--- DATA LISTING Enclosed Below ---

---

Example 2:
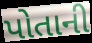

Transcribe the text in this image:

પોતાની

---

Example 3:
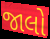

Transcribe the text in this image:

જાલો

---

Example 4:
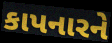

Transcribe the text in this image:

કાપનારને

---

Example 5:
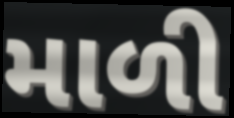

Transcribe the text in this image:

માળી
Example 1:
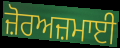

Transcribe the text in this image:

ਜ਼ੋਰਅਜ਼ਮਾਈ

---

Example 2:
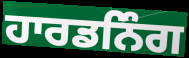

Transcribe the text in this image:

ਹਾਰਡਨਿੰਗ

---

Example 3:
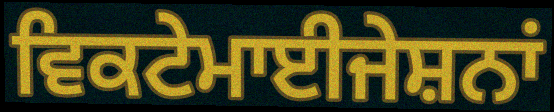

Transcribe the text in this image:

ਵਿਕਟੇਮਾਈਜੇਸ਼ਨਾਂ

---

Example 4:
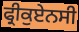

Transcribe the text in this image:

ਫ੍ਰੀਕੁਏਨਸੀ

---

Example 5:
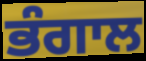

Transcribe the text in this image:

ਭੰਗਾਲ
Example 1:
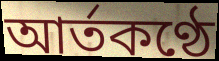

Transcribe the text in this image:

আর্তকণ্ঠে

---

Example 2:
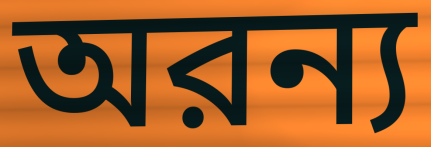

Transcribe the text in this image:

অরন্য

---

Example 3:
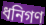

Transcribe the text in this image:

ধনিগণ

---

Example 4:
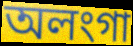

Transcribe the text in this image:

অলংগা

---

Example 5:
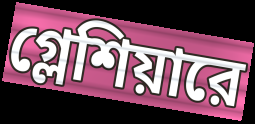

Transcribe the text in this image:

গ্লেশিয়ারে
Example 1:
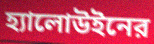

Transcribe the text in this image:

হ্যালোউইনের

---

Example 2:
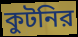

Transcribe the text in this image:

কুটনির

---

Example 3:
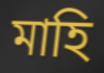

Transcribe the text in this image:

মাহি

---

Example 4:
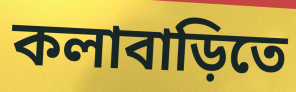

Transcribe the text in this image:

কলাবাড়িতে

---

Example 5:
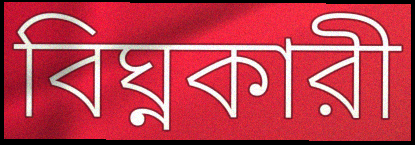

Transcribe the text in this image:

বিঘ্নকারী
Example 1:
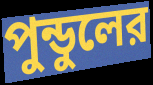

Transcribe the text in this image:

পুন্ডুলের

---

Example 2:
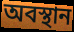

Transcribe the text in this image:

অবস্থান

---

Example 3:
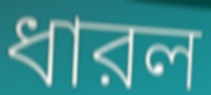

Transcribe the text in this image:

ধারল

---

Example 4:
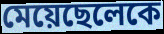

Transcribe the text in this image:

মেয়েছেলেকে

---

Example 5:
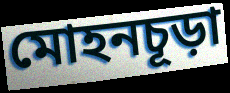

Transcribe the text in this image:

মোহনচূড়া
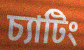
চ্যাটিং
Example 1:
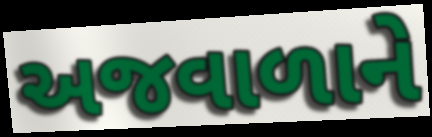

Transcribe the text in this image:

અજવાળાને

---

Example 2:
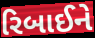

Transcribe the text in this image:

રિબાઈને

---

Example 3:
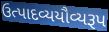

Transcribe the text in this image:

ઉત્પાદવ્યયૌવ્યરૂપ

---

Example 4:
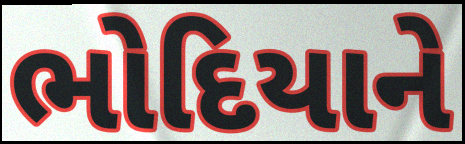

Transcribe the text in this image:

--- End of Enclosed DATA LISTING ---

# WORK TO BE COMPLETED
With the pictures omitted, repeat the full set of records above exactly.

# EXERCISE OUTPUT
---

Example 2:

Transcribe the text in this image:

પોતાની

---

Example 3:

Transcribe the text in this image:

જાલો

---

Example 4:

Transcribe the text in this image:

કાપનારને

---

Example 5:

Transcribe the text in this image:

માળી
Example 1:

Transcribe the text in this image:

ਜ਼ੋਰਅਜ਼ਮਾਈ

---

Example 2:

Transcribe the text in this image:

ਹਾਰਡਨਿੰਗ

---

Example 3:

Transcribe the text in this image:

ਵਿਕਟੇਮਾਈਜੇਸ਼ਨਾਂ

---

Example 4:

Transcribe the text in this image:

ਫ੍ਰੀਕੁਏਨਸੀ

---

Example 5:

Transcribe the text in this image:

ਭੰਗਾਲ
Example 1:

Transcribe the text in this image:

আর্তকণ্ঠে

---

Example 2:

Transcribe the text in this image:

অরন্য

---

Example 3:

Transcribe the text in this image:

ধনিগণ

---

Example 4:

Transcribe the text in this image:

অলংগা

---

Example 5:

Transcribe the text in this image:

গ্লেশিয়ারে
Example 1:

Transcribe the text in this image:

হ্যালোউইনের

---

Example 2:

Transcribe the text in this image:

কুটনির

---

Example 3:

Transcribe the text in this image:

মাহি

---

Example 4:

Transcribe the text in this image:

কলাবাড়িতে

---

Example 5:

Transcribe the text in this image:

বিঘ্নকারী
Example 1:

Transcribe the text in this image:

পুন্ডুলের

---

Example 2:

Transcribe the text in this image:

অবস্থান

---

Example 3:

Transcribe the text in this image:

ধারল

---

Example 4:

Transcribe the text in this image:

মেয়েছেলেকে

---

Example 5:

Transcribe the text in this image:

মোহনচূড়া
চ্যাটিং
Example 1:

Transcribe the text in this image:

અજવાળાને

---

Example 2:

Transcribe the text in this image:

રિબાઈને

---

Example 3:

Transcribe the text in this image:

ઉત્પાદવ્યયૌવ્યરૂપ

---

Example 4:

Transcribe the text in this image:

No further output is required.